I struck out on my journey early, found a Mister Miyagi—a black ex-army guy named Ses, who was a kickboxer turned Brazilian Jiu-Jitsu instructional tape watcher. He was intensely enthusiastic about what we called “Vale Tudo” since “MMA” wasn’t close to being coined yet, and wasn’t even technically legal yet. Despite that, they had the Virginia Full Contact Fights in Virginia Beach, and after a few months of training, I learned of my “Bolo”—my sworn enemy, the sinister, shadowy figure I was to meet in combat the same day as my senior prom. I did a training montage and practiced while a 1980’s-style generic rock song wailed, and just as the guitar solo wailed, the volume went down, and there I was, at the arena, prepared for combat in my black Vale Tudo shorts and wrestling shoes, not sure exactly what the hell I was going to do. I stood across the ring from the jiu jitsu blue belt, who was adorned in his blue gi, with a menacing look on his face. I remember thinking I had never even seen a live blue belt, and had my moment when JCVD shows worry on his face, but then the music changed and my face shifted to determination. I’d like to write the rest of the story with glorious string music in which we battled back and forth, but that would be lies. I was way too nervous to take any chances with a jump kick of any kind. I just went out, took him down, and pot-shotted him for eight minutes. Yes, eight. Those were the rules. Oh yeah, no punches to the face on the ground either. This made it extremely difficult for a kid who knew three submissions to finish the fight.

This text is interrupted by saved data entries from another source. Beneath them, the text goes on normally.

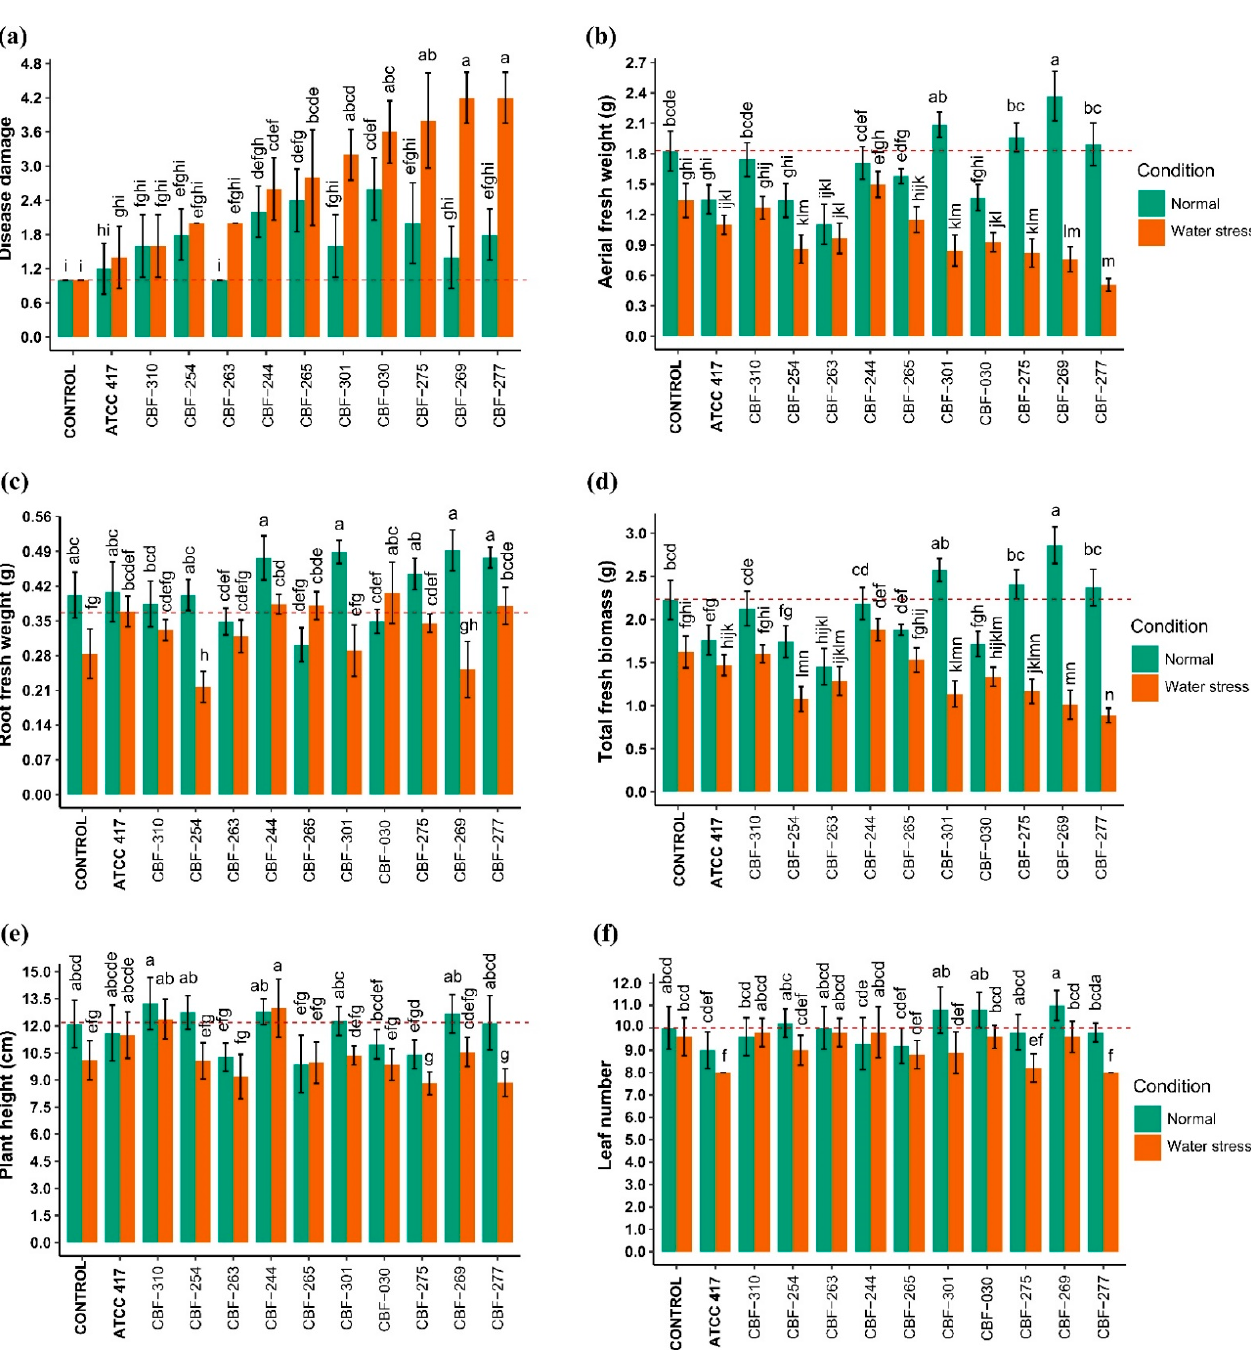
Figure 3. Effects of Fusarium isolates on disease damage and agronomical parameters of coffee seedlings. ( a ) Disease damage; ( b ) aerial fresh weight; ( c ) root fresh weight; ( d ) total fresh weight; ( e ) plant height; ( f ) leaf number. Data points represent mean ± SD ( n = 5). Treatments sharing one or more letters are not significantly different ( p < 0.05). Red dotted lines indicate control average.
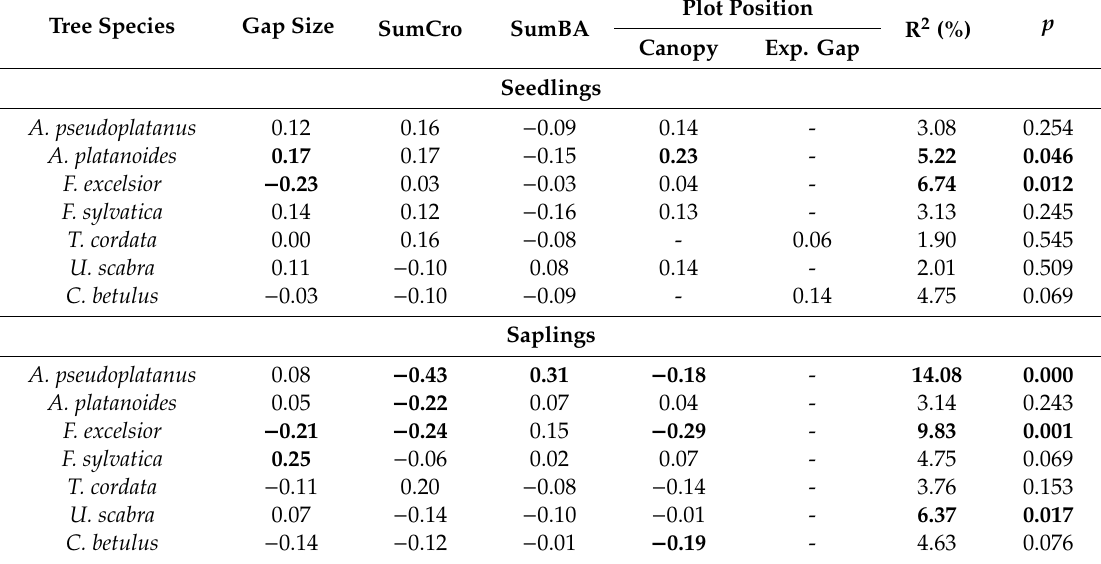
Table 7. Regresion β -coe ffi cients obtained from general linear models for each individual tree species and height growth category of natural regeneration in relation to independent environmental factors, displayed are R-squares of the whole models and their p -values. Tree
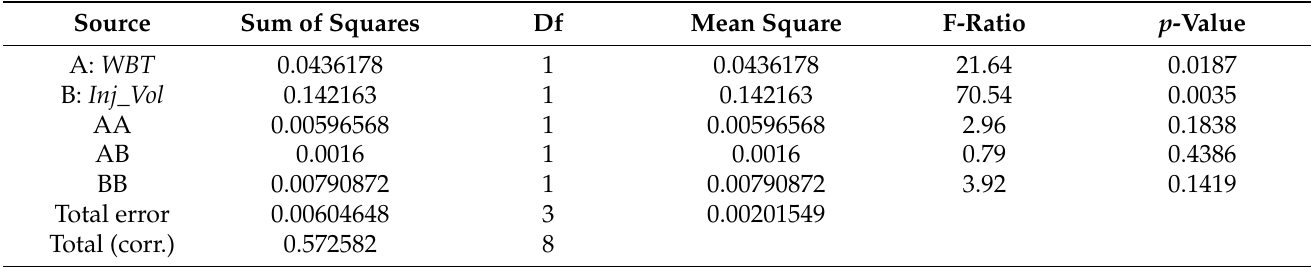
Table 4. Analysis of Variance for the restart pressure of the gradual injection model.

After the fight, I realized that this shadowy figure wasn’t shadowy at all. He was just a fellow mixed martial artist who truly appreciated the art and wanted to test his skills, without any subplot about kidnapping my girlfriend or putting my best friend in a coma. It was another eye-opener that allowed me to fight much more relaxed my next fight. I also became aware that it wasn’t only about who was the most savvy fighter; there were so many politics involved before you even got into the arena of combat that I thought about giving up the sport entirely—but what kept me in was the fact that there was still a story to be told and the potential for glory.
I’m still avoiding the Military Police who want to take me back to America, making my own glorious montages and chasing my own golden dragon, hoping I can get past the little guy that does monkey style, listening to my sensei, and taking care that no one throws dust in my eyes in betwe
en rounds. I’m so thankful for all those movies, because they made me who I am today—a martial artist. Despite their over-the-top fight sequences, they got the FEELING right, perhaps they just haven’t made the right movie yet.